George Washington grew wheat and corn at Mount Vernon, but struggled with the region’s thin topsoil.  He undertook crop rotation and also engaged in numerous experiments to find the best form of fertilizer. He subscribed to a publication titled The Practical Farmer, which advocated the wise use of agricultural by-products and adding organic matter to improve the soil.  After many trials with composting, Washington applied manure, river and creek mud, fish heads, and plaster of paris to his fields with some success.  His devotion to implementing the agricultural innovations of his day was more than just the natural desire of a farmer to improve his yields. He was acutely aware of the need for the new American nation to establish itself in the world, and farming was the first occupation of the country. His commitment to agriculture was expressed in a letter from April 1788:

"Every improvement in husbandry should be gratefully received and peculiarly fostered in this Country, not only as promoting the interest and lessening the labor of the farmer, but as advancing our respectability in a national point of view; for, in the present state of America, our welfare and prosperity depend upon the cultivation of our lands and turning the produce of them to the best advantage."

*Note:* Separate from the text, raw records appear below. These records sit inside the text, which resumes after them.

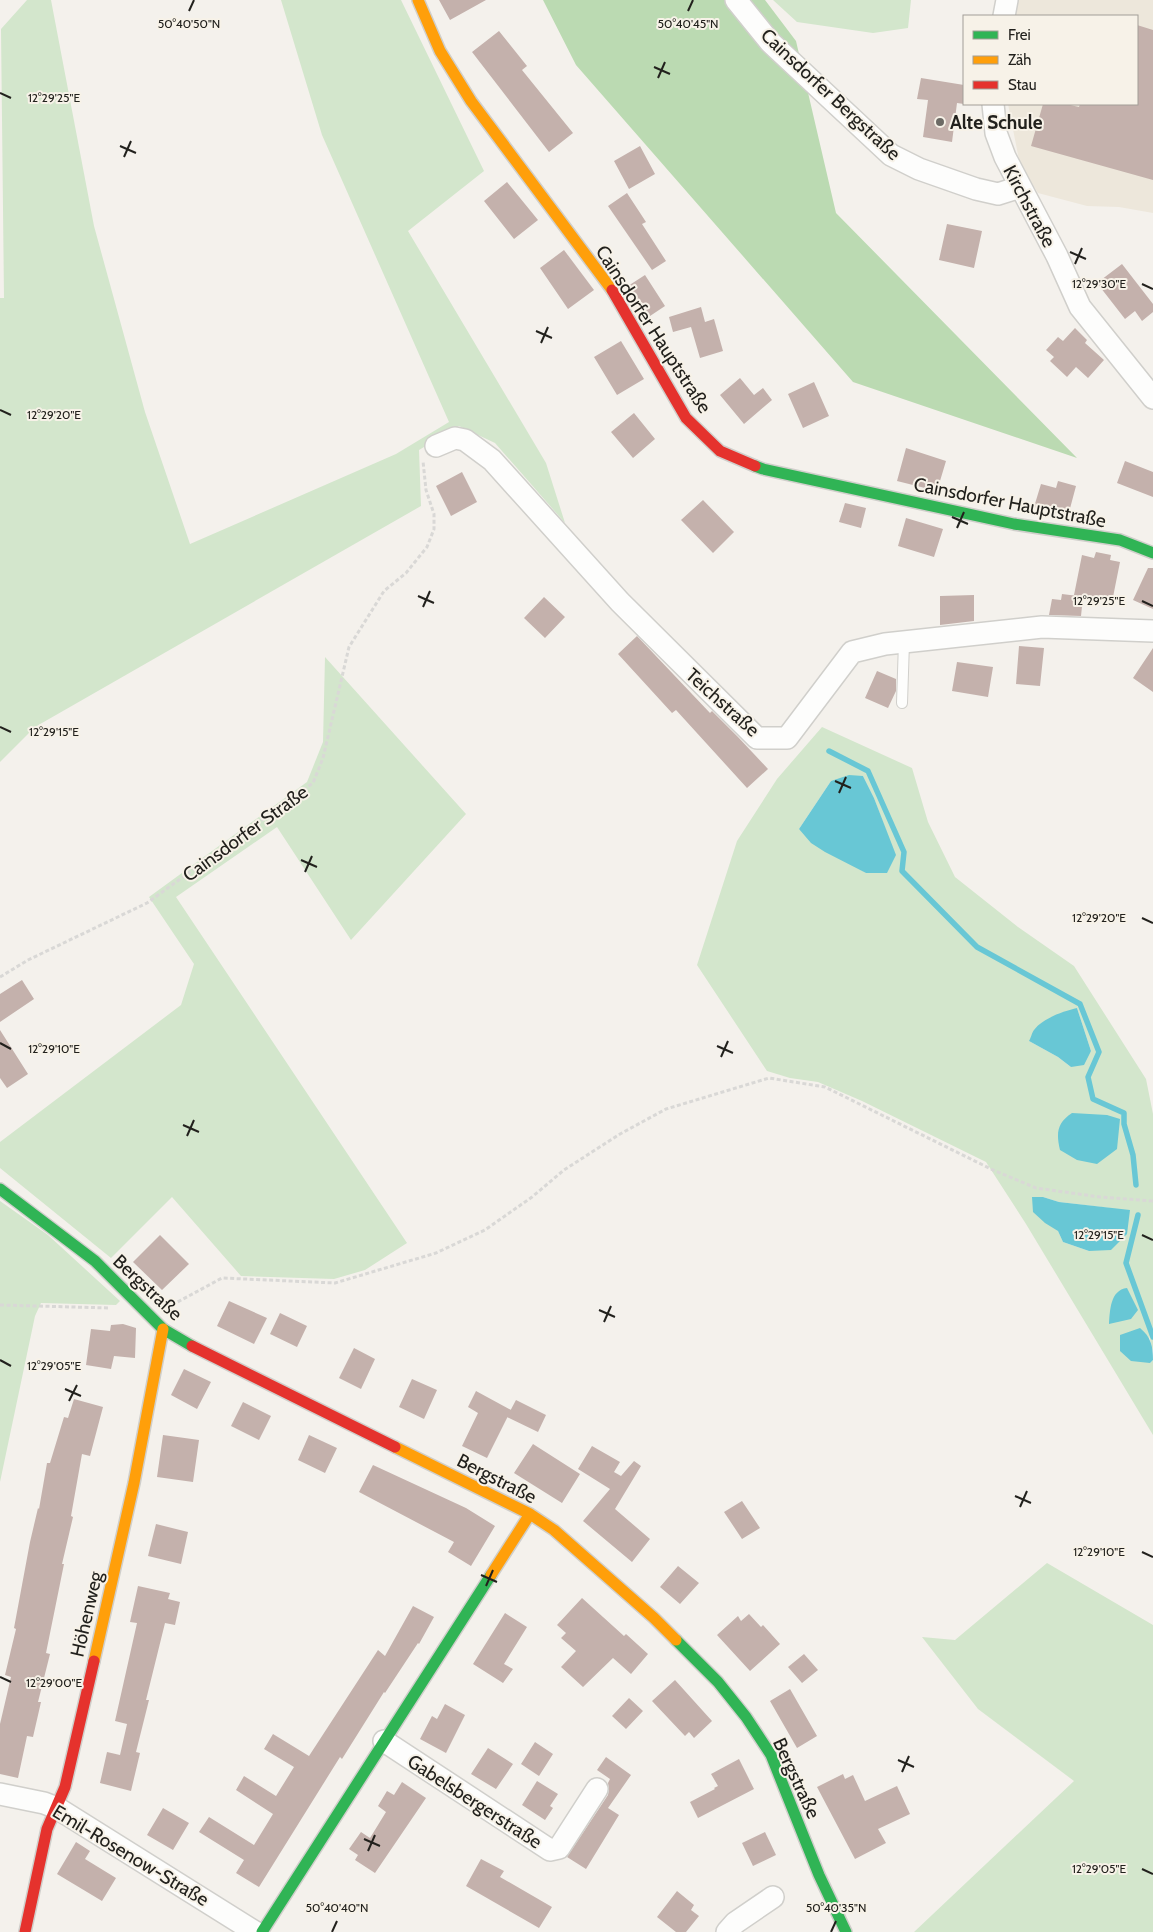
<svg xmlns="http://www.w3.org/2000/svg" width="1153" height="1932" font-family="Cabin,sans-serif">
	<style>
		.built { fill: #ede7db }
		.green { fill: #d3e6cc; fill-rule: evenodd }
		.forest { fill: #bbdab2 }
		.water { fill: #68c7d5 }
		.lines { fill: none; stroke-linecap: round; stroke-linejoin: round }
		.stream { stroke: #68c7d5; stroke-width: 5.5 }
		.building { fill: #c4b1ac }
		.lane-casing { stroke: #d0cfcb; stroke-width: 12 }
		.street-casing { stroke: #d0cfcb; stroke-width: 24 }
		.fast-casing { stroke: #d0cfcb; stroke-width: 14 }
		.slow-casing { stroke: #d0cfcb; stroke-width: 14 }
		.jam-casing { stroke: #d0cfcb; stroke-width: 14 }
		.path { stroke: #d9d8d6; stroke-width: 3; stroke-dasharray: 4 2.5; stroke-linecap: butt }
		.lane { stroke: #fdfdfc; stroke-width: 10 }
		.street { stroke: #fdfdfc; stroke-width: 21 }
		.fast { stroke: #30b455; stroke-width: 11 }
		.slow { stroke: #ff9f0a; stroke-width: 11 }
		.jam { stroke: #e5322d; stroke-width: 11 }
		.ticks { fill: none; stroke: #22211d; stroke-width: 2 }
		.poi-dot { fill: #6c6a65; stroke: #f7f2e8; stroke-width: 2 }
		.labels { text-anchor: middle; stroke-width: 4; stroke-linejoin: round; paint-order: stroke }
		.street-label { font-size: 19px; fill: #22211d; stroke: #f7f2e8 }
		.poi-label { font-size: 19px; font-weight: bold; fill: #22211d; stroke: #f7f2e8; text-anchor: start }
		.ticks-label { font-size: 12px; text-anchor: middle; fill: #22211d; stroke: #f7f2e8; stroke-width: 4; stroke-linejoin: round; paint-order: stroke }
	</style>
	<rect width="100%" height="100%" fill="#f4f1ec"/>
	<!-- built -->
	<path class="built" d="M1015,0H1153V213L1119,207L1087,206L1038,193L1020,165L1008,104H1137V16H1013Z"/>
	<!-- green -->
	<path class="green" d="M27,0H51L94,226L145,412L190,544L396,454L449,422L322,135L281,0H401L484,171L408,231L546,463L565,523L495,443L459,426L419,450L421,506L35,727L0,762V298H4L1,29Z
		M773,0H911L908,28L873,33L797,22Z
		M325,657L466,814L351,940L277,827L176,897L407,1243L365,1270L334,1279L241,1276L172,1197L111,1258L0,1168V1142L181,1005L194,964L149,897L307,782L323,742Z
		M822,727L912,768L928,822L955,877L1018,927L1074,966L1146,1079L1153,1114V1351L1149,1336L1150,1363L1153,1360V1435L1026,1224L986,1162L862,1101L818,1082L790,1078L767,1071L697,965L737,841L777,779ZM863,776L874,798L895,855L866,873L799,829L831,781ZM1077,1008L1091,1051L1071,1067L1058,1057L1029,1041ZM1043,1197L1059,1202L1110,1208L1089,1251L1063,1242Z
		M0,1201L48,1235L120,1301L116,1305L41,1303L35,1316L0,1482Z
		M1047,1563L1153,1625V1932H914L1074,1781L978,1709L922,1637L955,1640Z"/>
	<!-- forest -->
	<path class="forest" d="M543,0H765L796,41L836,213L1077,458L853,382L576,65Z"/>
	<!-- water -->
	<path class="water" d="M849,775L863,776L874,798L896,855L887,873H866L825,852L811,843L799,829L831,781Z
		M1077,1008L1091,1051L1084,1065L1071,1067L1058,1057L1029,1041C1031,1038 1032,1032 1034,1030C1043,1018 1064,1011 1077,1008Z
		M1072,1113L1107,1115L1120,1119L1117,1149L1097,1164L1077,1160L1060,1150C1056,1133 1057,1123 1072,1113Z
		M1032,1197H1043L1059,1202L1130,1210L1127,1234L1111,1250L1089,1251L1063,1242L1058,1231L1045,1223L1033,1212Z
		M1127,1288L1138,1310L1131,1319L1109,1324C1110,1311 1110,1290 1127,1288Z
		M1140,1328C1151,1337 1153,1346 1153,1360L1150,1363L1131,1361L1120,1351V1335Z"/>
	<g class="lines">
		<!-- stream -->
		<path class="stream" d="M829,751L868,771L904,852L902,871L977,947L1080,1004L1099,1052L1088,1077L1093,1099L1124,1113V1124L1133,1155L1136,1185
			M1138,1215L1126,1263L1153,1337"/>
	</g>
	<!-- building -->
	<path class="building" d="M439,0H486L450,20Z
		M1137,25L1153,30V180L1031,146L1043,104H1066L1079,107L1080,104H1137Z
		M499,31L527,66L522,70L573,133L549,152L472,52Z
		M921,78L964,85V104L957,103L952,142L923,137L928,100L917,99Z
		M640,146L655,174L629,189L614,161Z
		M507,182L538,220L514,239L484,201Z
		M627,193L646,222L642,224L666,261L652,270L608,206Z
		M947,224L982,231L974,268L939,260Z
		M564,250L594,290L568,309L540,268Z
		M1122,264L1153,304V312L1142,321L1135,311L1125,319L1097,283Z
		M645,275L665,306L647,318L628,286Z
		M701,307L705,322L714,319L723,351L700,358L691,327L673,332L669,317Z
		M1075,328L1087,340L1085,343L1104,360L1088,378L1076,367L1067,377L1050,361L1054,357L1046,350L1058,337L1063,341Z
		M621,341L644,379L617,395L594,357Z
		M740,378L754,395L763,388L772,400L744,424L720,395Z
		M814,382L829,416L803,428L788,394Z
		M634,413L655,439L633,458L611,432Z
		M906,448L946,461L937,491L897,481Z
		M1125,461L1153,472V497L1117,483Z
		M462,472L477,502L451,516L436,486Z
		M1058,481L1076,486L1068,516L1034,507L1041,484L1056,488Z
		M703,500L734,532L713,553L681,520Z
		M845,503L866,508L861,528L839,522Z
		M906,518L943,529L934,557L898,546Z
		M1096,552L1111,555L1110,560L1120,562L1112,602L1083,597L1081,616L1049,615L1052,599L1061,600L1062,594L1078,596L1074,595L1082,555L1094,558Z
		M1148,568H1153V609L1133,600Z
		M974,595V621L940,625V596Z
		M544,597L565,617L545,638L524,618Z
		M637,636L710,713L712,711L738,737L768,769L747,788L676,710L672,713L618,654Z
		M1019,646L1044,648L1040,686L1016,684Z
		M1153,648V692L1133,678Z
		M957,662L993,667L988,697L952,691Z
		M877,671L896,679V691L888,708L865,698Z
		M22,980L34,999L0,1022V994Z
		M0,1030L28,1074L7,1088L0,1078Z
		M160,1235L189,1264L162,1290L133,1262Z
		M229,1301L267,1318L254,1344L217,1326Z
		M280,1313L307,1326L297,1347L270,1334Z
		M123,1324L136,1328L135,1358L114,1356L111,1369L86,1365L91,1329L110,1331L111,1325Z
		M354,1348L375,1359L361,1389L339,1378Z
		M184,1369L211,1382L197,1409L171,1395Z
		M412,1379L437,1390L424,1419L399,1407Z
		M476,1391L511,1410L487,1458L462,1446L478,1413L468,1407Z
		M74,1399L103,1407L90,1456L82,1454L71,1516L73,1517L62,1564H64L46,1653L50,1654L38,1702H41L33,1737L27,1736L18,1778L0,1774V1724L11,1677L5,1675L16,1629L14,1628L30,1542L38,1508L39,1509L47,1463H50L64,1417L68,1418Z
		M516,1400L546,1415L538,1432L507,1417Z
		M243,1402L271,1416L259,1440L231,1426Z
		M163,1435L199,1440L193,1482L157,1477Z
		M309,1435L337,1448L325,1473L298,1460Z
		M533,1444L580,1474L562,1503L514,1473Z
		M592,1446L620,1462L614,1472L621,1476L634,1461L641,1466L615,1509L650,1539L632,1562L583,1521L610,1489L578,1469Z
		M373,1465L466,1508L495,1526L471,1566L448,1552L454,1542L359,1492Z
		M742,1501L760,1528L742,1539L724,1512Z
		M156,1524L188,1532L181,1564L148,1556Z
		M678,1566L699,1583L680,1604L660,1587Z
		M138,1586L170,1593L168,1599L180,1602L175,1625L165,1623L146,1700H149L136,1752L140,1753L131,1791L100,1783L107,1752L120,1755L127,1724L115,1721L137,1623L130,1622Z
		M582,1598L624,1636L626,1634L648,1654L631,1674L613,1658L583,1687L561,1667L576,1651L561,1638L566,1633L557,1625Z
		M413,1606L434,1617L419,1644L418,1643L385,1693L384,1692L342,1759L340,1757L259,1887L236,1873L244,1860L199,1832L209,1817L254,1845L273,1814L236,1790L244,1776L276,1796L294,1767L264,1749L273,1734L309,1756L378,1650L385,1656Z
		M505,1613L527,1627L504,1664L513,1669L503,1683L473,1664Z
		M749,1614L761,1627L763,1625L780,1644L750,1671L717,1635L738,1616L741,1621Z
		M804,1654L818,1670L802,1683L788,1667Z
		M675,1680L712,1721L694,1738L689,1732L685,1736L652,1701Z
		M790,1689L817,1736L797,1748L770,1701Z
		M629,1698L643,1711L626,1729L612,1716Z
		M445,1704L465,1715L446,1753L420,1739L432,1716L437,1719Z
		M535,1742L553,1754L539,1776L521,1764Z
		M488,1748L513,1764L496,1789L471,1774Z
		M606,1757L631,1775L608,1808L619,1815L586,1869L567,1857L608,1795L609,1789L608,1783L610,1779L597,1770Z
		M739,1759L754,1789L698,1818L690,1802L715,1789L714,1788L718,1786L711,1774Z
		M843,1774L845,1779L853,1775L865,1801L897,1786L910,1814L878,1829L886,1843L855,1859L817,1787Z
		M537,1781L558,1794L550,1806L553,1808L545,1820L522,1805Z
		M402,1782L426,1798L375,1873L355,1860L358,1855L349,1849L361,1832L370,1838L386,1812L378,1806L387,1791L394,1795Z
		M163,1808L189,1823L173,1850L147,1835Z
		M765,1832L776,1855L753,1866L742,1843Z
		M76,1842L90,1851L85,1859L116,1878L102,1901L57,1874Z
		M481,1859L504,1871L500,1877L552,1907L539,1928L466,1886Z
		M677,1891L694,1905L691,1910L699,1916L686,1932H676L657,1917Z"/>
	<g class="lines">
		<defs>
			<path id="lane" d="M902,703L904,642"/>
			<path id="street" d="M736,0L770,42L891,155L919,169L976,189L998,194L1020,187
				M1004,16L1007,0
				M993,104L996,133L1005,157L1057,256L1080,307L1153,398
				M436,446L455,438L465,440L492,460L620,602L757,738H787L852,652L885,644L1042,627L1153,631
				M384,1741L550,1850L559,1848L597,1789
				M0,1794L44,1803L57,1808L255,1932
				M727,1932L735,1923L773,1897"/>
			<path id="fast" d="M755,466L763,469L1014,524L1120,540L1153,553
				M0,1189L95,1261L163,1329L192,1346
				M676,1640L718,1682L746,1717L771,1755L819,1875L846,1932
				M262,1932L491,1575"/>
			<path id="slow" d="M418,0L440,51L471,101L612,290
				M395,1447L530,1514L554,1530L654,1618L676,1640
				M491,1575L530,1514
				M94,1661L134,1483L163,1329"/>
			<path id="jam" d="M612,290L686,418L720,451L755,466
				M192,1346L395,1447
				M25,1932L47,1829L65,1787L94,1661"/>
		</defs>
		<!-- lane casing -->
		<use href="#lane" class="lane-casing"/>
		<!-- street casing -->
		<use href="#street" class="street-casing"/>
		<!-- fast casing -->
		<use href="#fast" class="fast-casing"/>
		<!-- slow casing -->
		<use href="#slow" class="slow-casing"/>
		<!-- jam casing -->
		<use href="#jam" class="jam-casing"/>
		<!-- path -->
		<path class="path" d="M0,977L28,960L147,903L313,783L323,758L349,647L384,591L406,573L427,547L434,529V514L426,490L423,461
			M0,1305L109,1308
			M172,1305L222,1278L335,1283L436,1253L485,1230L532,1197L564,1170L620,1134L666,1109L769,1078L825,1087L993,1170L1036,1188L1100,1197L1153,1201"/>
		<!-- lane -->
		<use href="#lane" class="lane"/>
		<!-- street -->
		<use href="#street" class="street"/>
		<!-- fast -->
		<use href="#fast" class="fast"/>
		<!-- slow -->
		<use href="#slow" class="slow"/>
		<!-- jam -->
		<use href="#jam" class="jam"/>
	</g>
	<!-- ticks -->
	<path class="ticks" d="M189,11L194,0M688,11L693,0M654,67L670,74M658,78L665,62M0,93L11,98M120,146L136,153M124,157L131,141M1070,252L1086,259M1075,264L1082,248M1142,284L1153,289M536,331L552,338M541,343L548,327M0,410L11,415M952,517L968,524M957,528L964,512M418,596L434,603M1142,601L1153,606M423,607L430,591M0,727L11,732M835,781L851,788M839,793L846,777M301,860L317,867M305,872L312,856M1142,918L1153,923M0,1043L11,1049M717,1046L733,1053M721,1057L728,1041M183,1125L199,1132M187,1136L194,1120M1142,1235L1153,1240M599,1310L615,1317M604,1322L611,1306M0,1360L11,1366M65,1389L81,1396M69,1401L77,1385M1015,1496L1031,1503M1020,1507L1027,1491M1142,1552L1153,1557M481,1575L497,1582M486,1586L493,1570M0,1677L11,1682M898,1760L914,1767M902,1772L909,1756M364,1839L380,1846M368,1851L375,1835M1142,1869L1153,1874M332,1932L337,1921M831,1932L836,1921"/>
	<!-- markers -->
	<circle class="poi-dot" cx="940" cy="122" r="5"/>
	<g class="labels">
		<!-- street labels -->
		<g class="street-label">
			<text transform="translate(831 94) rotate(43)" y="7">Cainsdorfer Bergstraße</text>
			<text transform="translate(1030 206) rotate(62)" y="7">Kirchstraße</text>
			<text transform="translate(654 329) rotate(57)" y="7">Cainsdorfer Hauptstraße</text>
			<text transform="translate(1010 502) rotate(11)" y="7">Cainsdorfer Hauptstraße</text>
			<text transform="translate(723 702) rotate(42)" y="7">Teichstraße</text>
			<text transform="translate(245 833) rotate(-36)" y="7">Cainsdorfer Straße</text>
			<text transform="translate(148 1287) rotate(43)" y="7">Bergstraße</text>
			<text transform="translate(497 1478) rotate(27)" y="7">Bergstraße</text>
			<text transform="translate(86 1614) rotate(-77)" y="7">Höhenweg</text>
			<text transform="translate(797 1778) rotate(65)" y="7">Bergstraße</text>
			<text transform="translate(475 1801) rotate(33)" y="7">Gabelsbergerstraße</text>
			<text transform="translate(131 1855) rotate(31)" y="7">Emil-Rosenow-Straße</text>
		</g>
		<!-- poi labels -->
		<g class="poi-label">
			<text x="950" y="129">Alte Schule</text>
		</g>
	</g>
	<g class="ticks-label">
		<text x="189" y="28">50°40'50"N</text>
		<text x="688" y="28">50°40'45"N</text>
		<text x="54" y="102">12°29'25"E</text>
		<text x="1099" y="288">12°29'30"E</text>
		<text x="54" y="419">12°29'20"E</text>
		<text x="1099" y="605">12°29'25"E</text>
		<text x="54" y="736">12°29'15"E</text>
		<text x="1099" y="922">12°29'20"E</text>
		<text x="54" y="1053">12°29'10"E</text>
		<text x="1099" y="1239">12°29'15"E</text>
		<text x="54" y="1370">12°29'05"E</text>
		<text x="1099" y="1556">12°29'10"E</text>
		<text x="54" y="1687">12°29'00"E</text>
		<text x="1099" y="1873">12°29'05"E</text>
		<text x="337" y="1912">50°40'40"N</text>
		<text x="836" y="1912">50°40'35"N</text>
	</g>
	<!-- legend -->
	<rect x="963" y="15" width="175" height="90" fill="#f7f2e8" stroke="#a29e97"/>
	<rect x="973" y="31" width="25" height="8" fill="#30b455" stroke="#a29e97"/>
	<text x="1008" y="40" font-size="15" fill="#22211d">Frei</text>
	<rect x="973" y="56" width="25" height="8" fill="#ff9f0a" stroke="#a29e97"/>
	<text x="1008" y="65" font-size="15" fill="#22211d">Zäh</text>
	<rect x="973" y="81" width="25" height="8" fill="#e5322d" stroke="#a29e97"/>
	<text x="1008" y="90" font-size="15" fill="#22211d">Stau</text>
</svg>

Today, agriculture continues as a major industry in the United States and the country is a net exporter of food. "As of the last census of agriculture in 2007, there were 2.2 million farms in America.  About 40 percent of the land in the United States is used for agriculture of some form, including livestock grazing. This includes 431.1 million acres of cropland, 396.9 million acres of pasture, and 71.5 million acres of forests. Progress in technology and crop yields has made the United States among the most productive agricultural producers in the world. The United States produces about half of the world's corn and 10 percent of its wheat. It also accounts for 20 percent of the globe's beef, pork, and lamb. With such progress in increasing output and the efficiency of agriculture, food prices for American consumers have had little increase over the past 20 years. Americans spend less on food, as a proportion of their income, than any other nation in the world." (1)

May we ever be grateful for the rich agricultural heritage and blessings we enjoy in this bounteous land.